Knowledge exchange and coordinated human resource development across ASEAN member states emerges as another priority, recognising that labour mobility within the region can either amplify or mitigate AI-driven disruption. If some countries develop more advanced AI ecosystems than others, labour flows could concentrate in those jurisdictions, draining talent from less-prepared economies. Alternatively, coordinated regional approaches to skills certification, recognition of qualifications, and strategic labour mobility could ensure that AI-driven transformation benefits the entire region rather than widening disparities. For Malaysia specifically, this coordination carries significance given the country's role as both source and destination for skilled workers within ASEAN.

The ILO's finding that widespread labour market disruption has not yet materialised, despite AI's growing technological capabilities, suggests that predictions of imminent mass unemployment remain premature. However, this conclusion carries an implicit warning: the absence of disruption to date reflects a lag between technological possibility and actual economic implementation. As GenAI systems mature and adoption accelerates beyond early-stage technology adopters, the risk of significant labour market transformation intensifies. The window for proactive workforce preparation and policy intervention narrows with each passing quarter, making the regional priorities outlined in the study not merely aspirational recommendations but essential prerequisites for managing AI's transition from technological curiosity to economic reality.

For Malaysian policymakers, workers, and businesses, this study offers both reassurance and urgency.

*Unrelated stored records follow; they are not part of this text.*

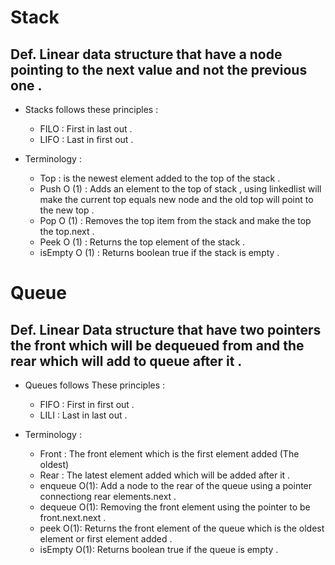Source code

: # Stack 
## Def. Linear data structure that have a node pointing to the next value and not the previous one .
- Stacks follows these principles : 
    - FILO : First in last out .
    - LIFO : Last in first out .

- Terminology : 

    - Top : is the newest element added to the top of the stack .
    - Push O (1) : Adds an element to the top of stack , using linkedlist will make the current top equals new node and the old top will point to the new top .
    - Pop  O (1) : Removes the top item from the stack and make the top the top.next . 
    - Peek O (1) : Returns the top element of the stack .
    - isEmpty O (1) : Returns boolean true if the stack is empty .


# Queue
## Def. Linear Data structure that have two pointers the front which will be dequeued from and the rear which will add to queue after it .

- Queues follows These principles : 

    - FIFO : First in first out .
    - LILI : Last in last out .


- Terminology : 

    - Front : The front element which is the first element added (The oldest)
    - Rear : The latest element added which will be added after it .
    - enqueue O(1): Add a node to the rear of the queue using a pointer connectiong rear elements.next .
    - dequeue O(1): Removing the front element using the pointer to be front.next.next .
    - peek O(1): Returns the front element of the queue which is the oldest element or first element added .
    - isEmpty O(1): Returns boolean true if the queue is empty .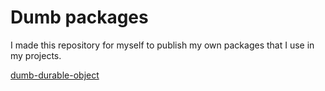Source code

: # Dumb packages

I made this repository for myself to publish my own packages that I use in my projects.

[dumb-durable-object](./packages/dumb-durable-object/)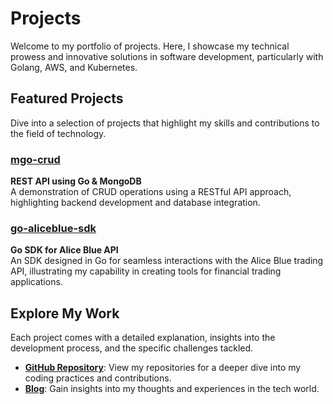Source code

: # Projects

Welcome to my portfolio of projects. Here, I showcase my technical prowess and innovative solutions in software development, particularly with Golang, AWS, and Kubernetes.

## Featured Projects

Dive into a selection of projects that highlight my skills and contributions to the field of technology.

### [mgo-crud](/projects/mgo-crud)

**REST API using Go & MongoDB**  
A demonstration of CRUD operations using a RESTful API approach, highlighting backend development and database integration.

### [go-aliceblue-sdk](/projects/go-aliceblue-sdk)

**Go SDK for Alice Blue API**  
An SDK designed in Go for seamless interactions with the Alice Blue trading API, illustrating my capability in creating tools for financial trading applications.

<!-- Additional projects can be formatted similarly -->

## Explore My Work

Each project comes with a detailed explanation, insights into the development process, and the specific challenges tackled.

- **[GitHub Repository](https://github.com/imyashkale)**: View my repositories for a deeper dive into my coding practices and contributions.
- **[Blog](/blog/)**: Gain insights into my thoughts and experiences in the tech world.
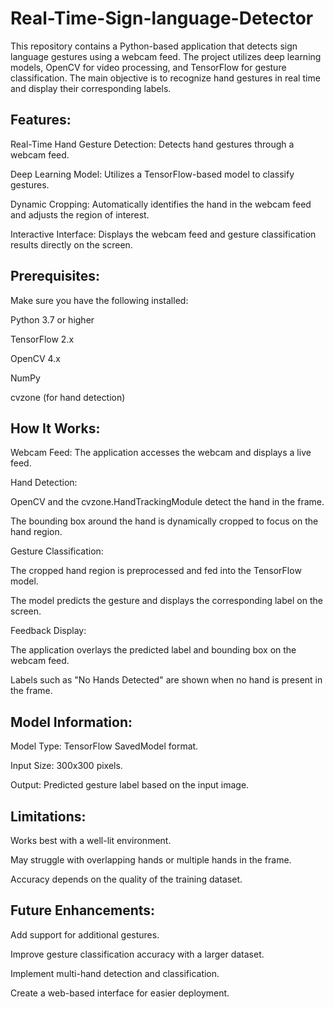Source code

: # Real-Time-Sign-language-Detector
This repository contains a Python-based application that detects sign language gestures using a webcam feed. The project utilizes deep learning models, OpenCV for video processing, and TensorFlow for gesture classification. The main objective is to recognize hand gestures in real time and display their corresponding labels.

Features:
--------

Real-Time Hand Gesture Detection: Detects hand gestures through a webcam feed.

Deep Learning Model: Utilizes a TensorFlow-based model to classify gestures.

Dynamic Cropping: Automatically identifies the hand in the webcam feed and adjusts the region of interest.

Interactive Interface: Displays the webcam feed and gesture classification results directly on the screen.

Prerequisites:
-------------

Make sure you have the following installed:

Python 3.7 or higher

TensorFlow 2.x

OpenCV 4.x

NumPy

cvzone (for hand detection)

How It Works:
-------------

Webcam Feed:
The application accesses the webcam and displays a live feed.

Hand Detection:

OpenCV and the cvzone.HandTrackingModule detect the hand in the frame.

The bounding box around the hand is dynamically cropped to focus on the hand region.

Gesture Classification:

The cropped hand region is preprocessed and fed into the TensorFlow model.

The model predicts the gesture and displays the corresponding label on the screen.

Feedback Display:

The application overlays the predicted label and bounding box on the webcam feed.

Labels such as "No Hands Detected" are shown when no hand is present in the frame.

Model Information:
-----------------

Model Type: TensorFlow SavedModel format.

Input Size: 300x300 pixels.

Output: Predicted gesture label based on the input image.



Limitations:
-----------

Works best with a well-lit environment.

May struggle with overlapping hands or multiple hands in the frame.

Accuracy depends on the quality of the training dataset.

Future Enhancements:
-------------------

Add support for additional gestures.

Improve gesture classification accuracy with a larger dataset.

Implement multi-hand detection and classification.

Create a web-based interface for easier deployment.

Reassurance comes from evidence that AI adoption remains measured and that labour market catastrophes have not occurred despite years of technological advancement. Urgency emerges from recognition that preparedness gaps are widening, that certain groups—particularly women in administrative roles—face disproportionate exposure, and that ASEAN's competitive position relative to other global regions depends on coordinated action rather than fragmented national responses. The next phase of AI development will likely determine whether ASEAN workers share broadly in productivity gains or experience deepening inequality and exclusion from the benefits of technological progress.